To try to address the situation, Malteser is supporting the church in the city of Wau, where IDPs are living in the church compound. “We use also the agricultural plot of the church to grow food that we provide to the people there,” Hansen said. The organization also tries to help children go to school and feed them there.

Christmas in Darfur
UN Photo by Olivier Chassot CC
South Sudanese Catholics celebrate Mass at El Fasher church in North Darfur, Sudan. Photo by Olivier Chassot

“They can get together with other children and have a bit of a normal life,” he said. “Otherwise, many of them are traumatized because of displacement. They often see how people are killed. So in the schools they are in kind of a protected environment.”

The organization is also supporting some of the 1.2 million refugees from South Sudan in Congo and in Uganda.

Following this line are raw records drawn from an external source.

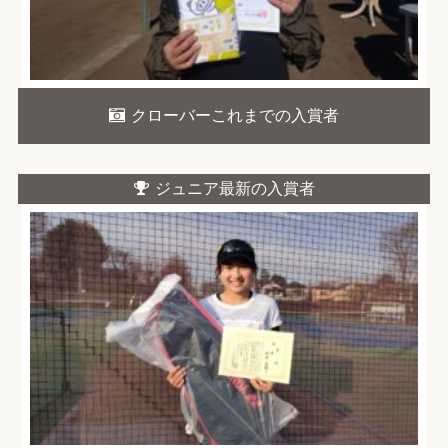
クローバーこれまでの入賞者
ジュニア最新の入賞者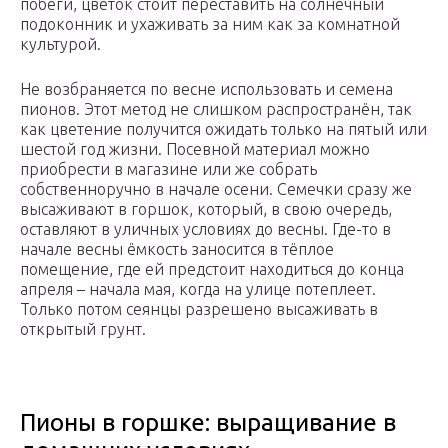
побеги, цветок стоит переставить на солнечный
подоконник и ухаживать за ним как за комнатной
культурой.
Не возбраняется по весне использовать и семена
пионов. Этот метод не слишком распространён, так
как цветение получится ожидать только на пятый или
шестой год жизни. Посевной материал можно
приобрести в магазине или же собрать
собственноручно в начале осени. Семечки сразу же
высаживают в горшок, который, в свою очередь,
оставляют в уличных условиях до весны. Где-то в
начале весны ёмкость заносится в тёплое
помещение, где ей предстоит находиться до конца
апреля – начала мая, когда на улице потеплеет.
Только потом сеянцы разрешено высаживать в
открытый грунт.
Пионы в горшке: выращивание в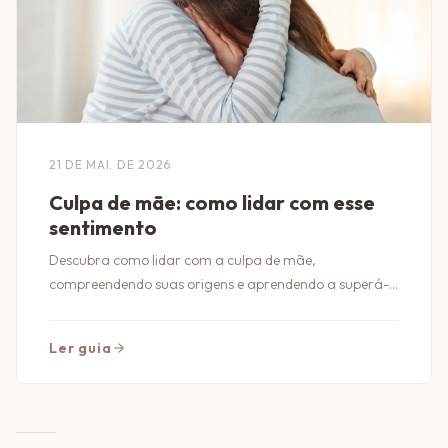
21 DE MAI. DE 2026
Culpa de mãe: como lidar com esse
sentimento
Descubra como lidar com a culpa de mãe,
compreendendo suas origens e aprendendo a superá-
la para uma maternidade mais leve e saudável.
Ler guia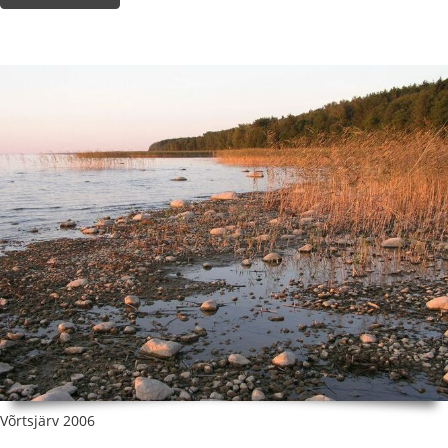
Võrtsjärv 2006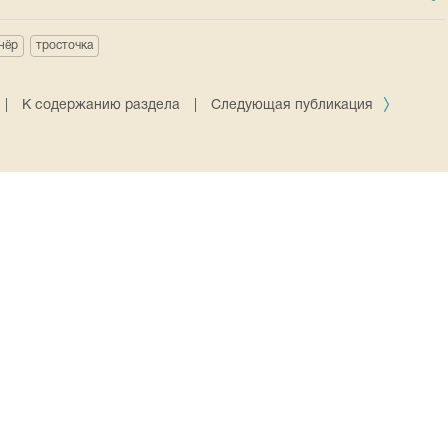
нёр
тросточка
|
К содержанию раздела
|
Следующая публикация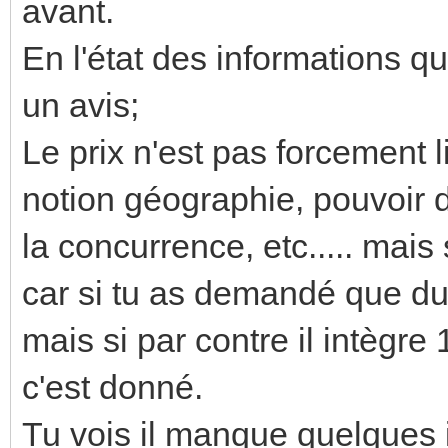
avant.
En l'état des informations que
un avis;
Le prix n'est pas forcement l
notion géographie, pouvoir d
la concurrence, etc..... mais 
car si tu as demandé que d
mais si par contre il intègr
c'est donné.
Tu vois il manque quelques 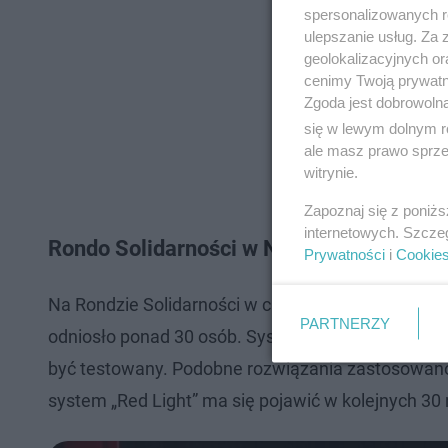
spersonalizowanych re
ulepszanie usług. Za
geolokalizacyjnych or
cenimy Twoją prywatno
Zgoda jest dobrowoln
się w lewym dolnym r
ale masz prawo sprzec
witrynie.
Zapoznaj się z poniż
internetowych. Szcze
Rondo Solidarności w Nowym Sączu. Jed
Prywatności
i
Cookie
Na Rondzie Solidarności w ciągu trzech ostatnich l
PARTNERZY
odniosło ponad 30 osób. System ma ruszyć na prze
być testowany. Podobne rozwiązania zastosowano
system „Red Light” ma się pojawić w kolejnych 30 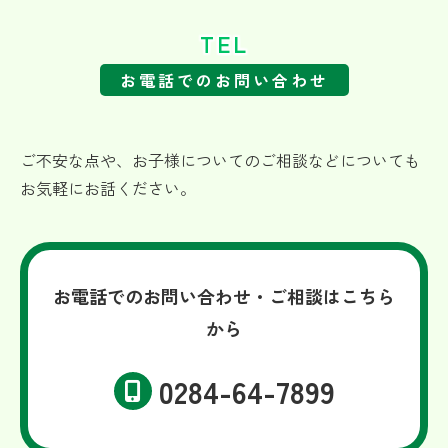
TEL
お電話でのお問い合わせ
ご不安な点や、お子様についてのご相談などについても
お気軽にお話ください。
お電話でのお問い合わせ・ご相談はこちら
から
0284-64-7899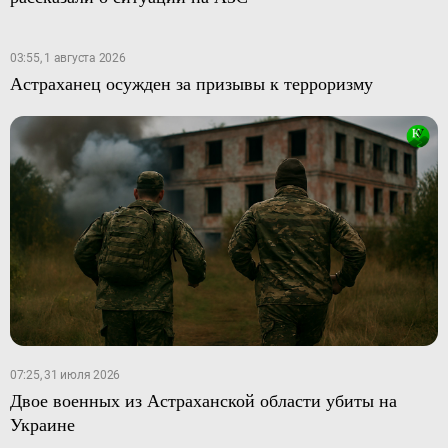
03:55, 1 августа 2026
Астраханец осужден за призывы к терроризму
07:25, 31 июля 2026
Двое военных из Астраханской области убиты на
Украине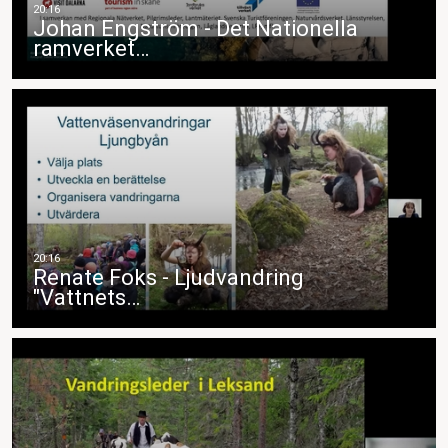
Johan Engström - Det Nationella
ramverket…
Renate Foks - Ljudvandring
"Vattnets…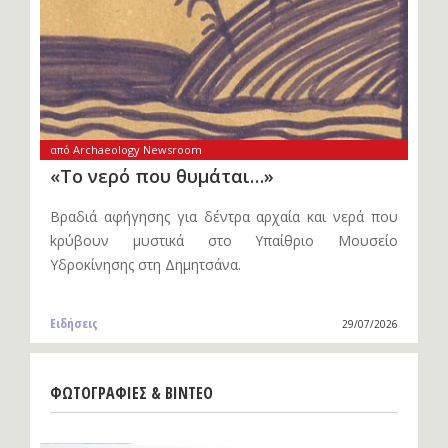
από Archaeology Newsroom
«Το νερό που θυμάται…»
Βραδιά αφήγησης για δέντρα αρχαία και νερά που
kρύβουν μυστικά στο Υπαίθριο Μουσείο
Υδροκίνησης στη Δημητσάνα.
Ειδήσεις
29/07/2026
ΦΩΤΟΓΡΑΦΙΕΣ & ΒΙΝΤΕΟ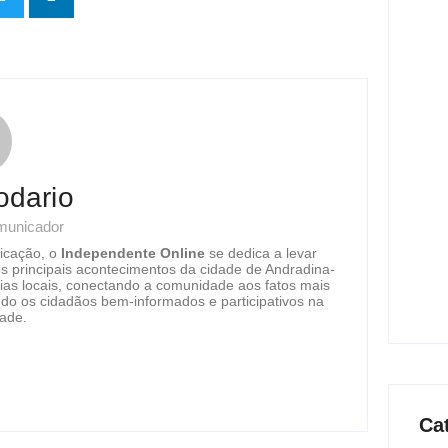
Pres
visi
ag
Nova
tran
odario
ag
omunicador
icação, o
Independente Online
se dedica a levar
Just
os principais acontecimentos da cidade de Andradina-
Exp
ias locais, conectando a comunidade aos fatos mais
do os cidadãos bem-informados e participativos na
ag
dade.
Ca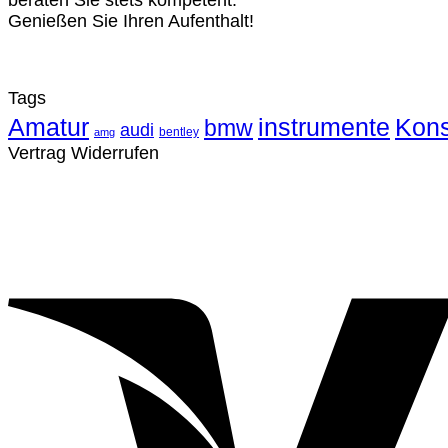
beraten Sie stets kompetent.
Genießen Sie Ihren Aufenthalt!
Tags
Amatur
instrumente
Kons
bmw
audi
bentley
amg
Vertrag Widerrufen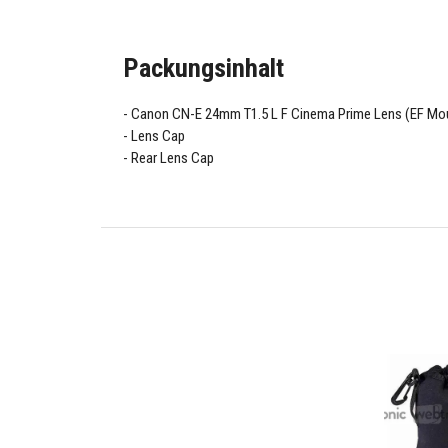
Packungsinhalt
Canon CN-E 24mm T1.5 L F Cinema Prime Lens (EF Mo
Lens Cap
Rear Lens Cap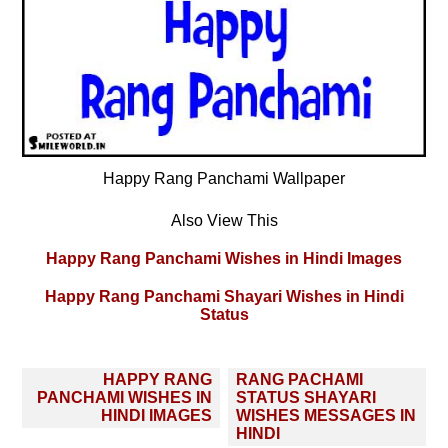
Happy Rang Panchami Wallpaper
Also View This
Happy Rang Panchami Wishes in Hindi Images
Happy Rang Panchami Shayari Wishes in Hindi
Status
Post
HAPPY RANG
RANG PACHAMI
navigation
PANCHAMI WISHES IN
STATUS SHAYARI
HINDI IMAGES
WISHES MESSAGES IN
HINDI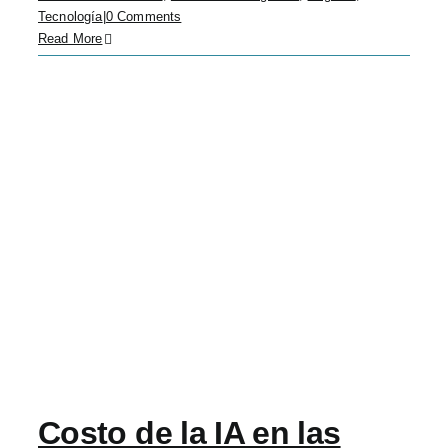
Tecnología
|
0 Comments
Read More
Costo de la IA en las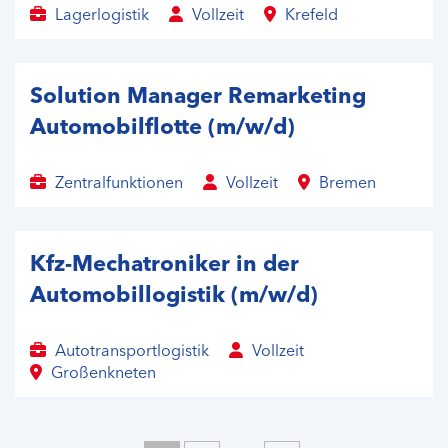
Lagerlogistik
Vollzeit
Krefeld
Solution Manager Remarketing
Automobilflotte (m/w/d)
Zentralfunktionen
Vollzeit
Bremen
Kfz-Mechatroniker in der
Automobillogistik (m/w/d)
Autotransportlogistik
Vollzeit
Großenkneten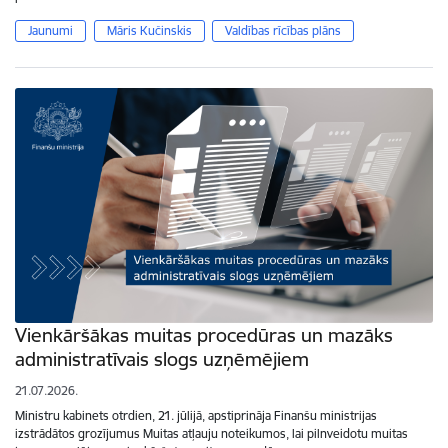
Jaunumi
Māris Kučinskis
Valdības rīcības plāns
Vienkāršākas muitas procedūras un mazāks
administratīvais slogs uzņēmējiem
21.07.2026.
Ministru kabinets otrdien, 21. jūlijā, apstiprināja Finanšu ministrijas
izstrādātos grozījumus Muitas atļauju noteikumos, lai pilnveidotu muitas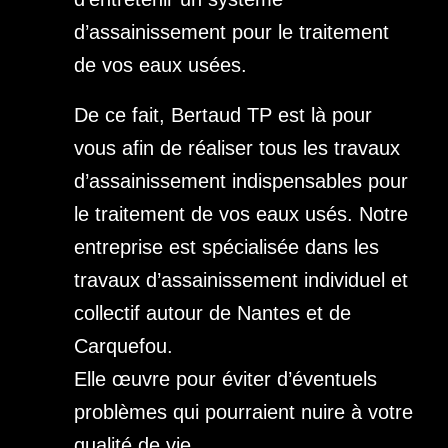
d’assainissement pour le traitement
de vos eaux usées.
De ce fait, Bertaud TP est là pour
vous afin de réaliser tous les travaux
d’assainissement indispensables pour
le traitement de vos eaux usés. Notre
entreprise est spécialisée dans les
travaux d’assainissement individuel et
collectif autour de Nantes et de
Carquefou.
Elle œuvre pour éviter d’éventuels
problèmes qui pourraient nuire à votre
qualité de vie…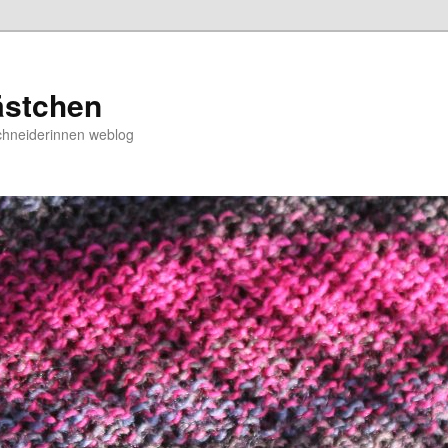
ästchen
chneiderinnen weblog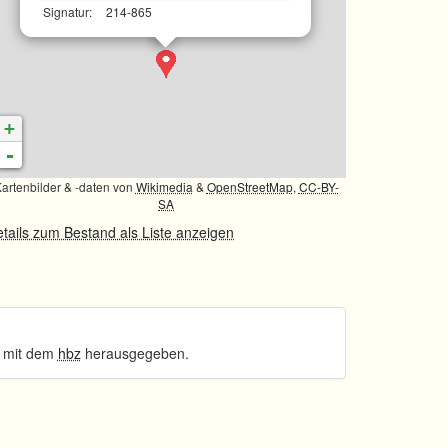
Signatur:
214-865
+
-
artenbilder & -daten von
Wikimedia
&
OpenStreetMap
,
CC-BY-
SA
tails zum Bestand als Liste anzeigen
 mit dem
hbz
herausgegeben.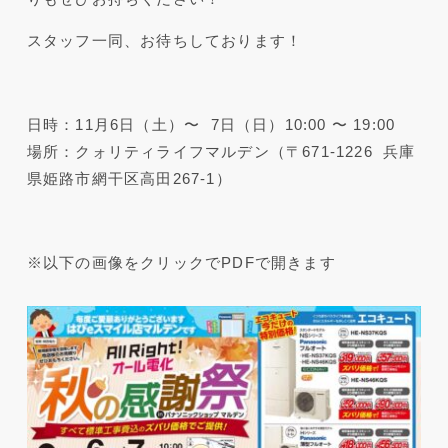
スタッフ一同、お待ちしております！
日時：11月6日（土）〜 7日（日）10:00 〜 19:00
場所：クォリティライフマルデン（〒671-1226 兵庫
県姫路市網干区高田267-1）
※以下の画像をクリックでPDFで開きます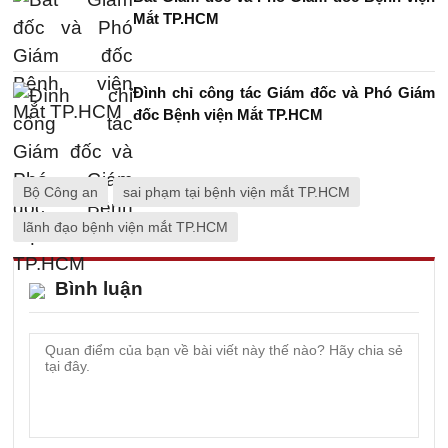
Mắt TP.HCM
Đình chỉ công tác Giám đốc và Phó Giám
đốc Bệnh viện Mắt TP.HCM
Bộ Công an
sai phạm tại bệnh viện mắt TP.HCM
lãnh đạo bệnh viện mắt TP.HCM
Bình luận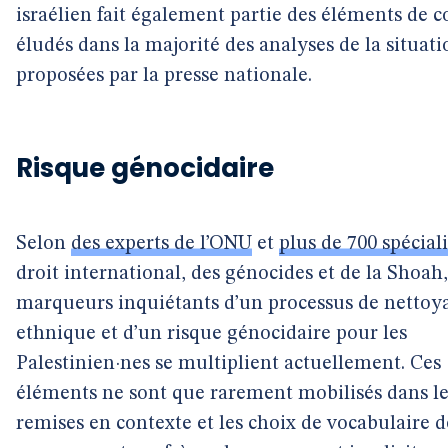
israélien fait également partie des éléments de c
éludés dans la majorité des analyses de la situati
proposées par la presse nationale.
Risque génocidaire
Selon
des experts de l’ONU
et
plus de 700 spéciali
droit international, des génocides et de la Shoah,
marqueurs inquiétants d’un processus de nettoy
ethnique et d’un risque génocidaire pour les
Palestinien·nes se multiplient actuellement. Ces
éléments ne sont que rarement mobilisés dans le
remises en contexte et les choix de vocabulaire d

Pope Francis has expressed interest in visiting South Sudan later this year, and this week the pontiff called on all involved in the ongoing conflict to “commit not to stop at making statements, but also to provide concrete food aid and to allow it to reach suffering populations.” Recently, the bishops of the country said that “killings, rapes, forced displacement, attacks on churches and destruction of property continue throughout the country. Discrimination takes place on the basis of ethnicity, and those who are perceived to be ‘enemies’ are ‘killed, raped, tortured, burned, beaten, robbed, harassed, imprisoned, forced to abandon their homes and prevented from harvesting their crop.’“

Former Refugees Resume Village Life in Darfur
UNAMID Albert Gonzalez Farran CC
A community of Sudanese refugees returned to their homes in the village of Seraf Jedad, West Darfur. Pictured is a child from the village. Photo by Albert Gonazalez Farran

Fides news agency said the government has called on refugees to go back to their villages, but many of these, the bishops say, “have become scorched earth,” while several cities have become “ghost towns, emptied of their inhabitants with the exception of the security forces and, perhaps, of members of a faction or tribe.”

Catholic Relief Services has been providing food aid to some 800,000 people in Jonglei State in the central part of South Sudan, where levels of hunger and malnutrition are not far below the areas where famine has been declared. In Uganda, CRS has also rapidly mounted a response to assist South Sudanese pouring over the border seeking refuge from hunger and violence. CRS and its partners are focusing on sanitation and hygiene to prevent illness and disease, as well as materials and assistance in building shelters. An estimated 2,000 South Sudanese per day continue to cross into Uganda.